What this implies is the establishment by treaty of something in the nature of an international companies law, administered by a body made up of representatives drawn from signatory countries, who would not only exercise normal domiciliary supervision but would also enforce the kinds of arrangements that are normally included in treaties of establishment.

Such an international companies law could set limits, for example, on the restrictions that signatory states might be permitted to impose on companies established under its sanction.


The operative standard defining those limits would be the freedom needed to preserve and protect the central principle of assuring the most efficient use of world resources.

In suggesting the possibility of a multilateral treaty of this kind, I would strongly urge against enmeshing it in the machinery of the United Nations or even, in the first instance, attempting to gain signatories outside the small circle of industrialized nations.


Like the GATT it would be regarded primarily as a mechanism for creating a code of rules among the major trading nations, reserving the possibility that, over the years, it might provide a world charter as more and more of the less-developed countries adhered to its provisions.

Obviously such an international company would have a central base of operations.


It would not, like Mohammed's coffin, be suspended in the air, since it is clearly necessary that there be a single profit center. And its operations in its home country would, of course, be subject to local law to the extent that the organic treaty did not contain overriding regulations.

I recognize, of course, that a company will not become effectively a citizen of the world merely by a legal laying on of hands. It requires something more than an international companies law to validate its passport; the enterprise must in fact become international.


This means among other things that share ownership in the parent must be widely dispersed so that the company cannot be regarded as the exclusive instrument of a particular nation, which, in view of the underdeveloped state of most national capital markets even in economically advanced countries, is not likely to occur very soon.


But, over the long pull, as, in more and more countries, savings are effectively mobilized for investment, companies should assume an increasingly denationalized character, while we might, at the same time, expect a gradual internationalizing of Boards of Directors and parent company managements.




I offer these suggestions in tentative and speculative terms, recognizing that these are not the only means through which a solution may be sought.


One can envisage an international treaty, for example, directed solely at resolving jurisdictional conflicts or limiting national restrictions on trade and investment. Yet an international companies act, as I see it, has intrinsic merits.
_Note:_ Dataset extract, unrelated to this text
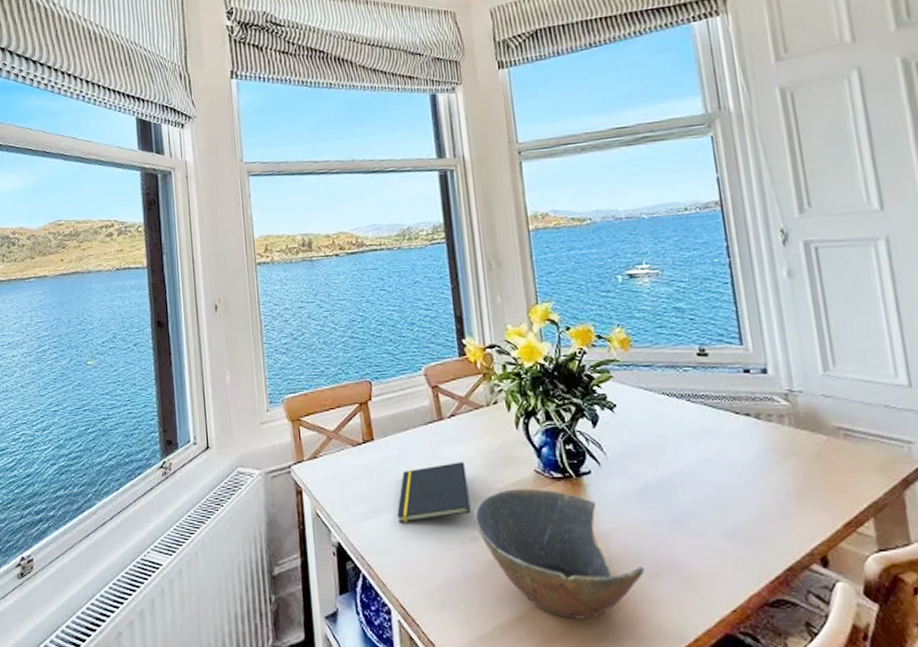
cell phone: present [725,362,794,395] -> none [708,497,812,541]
It offers the best means I can think of to preserve for all society the great potential of the world corporation.

Nor is such a proposal, after all, far beyond the realm of present-day contemplation.


It is merely an adaptation in a larger arena of what is likely to be created within the next few years in Europe:

a common companies law for the European Economic Community together with a body of regulations to be administered by the European Economic Commission.

Conceived in these terms a world companies' law could serve a vital economic purpose; yet at the same time its larger political implications should not be wholly ignored.


Freeing world business from national interference through the creation of world instrumentalities would inevitably, over time, point up the inadequacy of our political arrangements.


At least in a small way it might thus serve to stimulate mankind to close the gap between the archaic political structure of the world and the visions of commerce that vault beyond confining national boundaries to exploit the full promise of the world economy.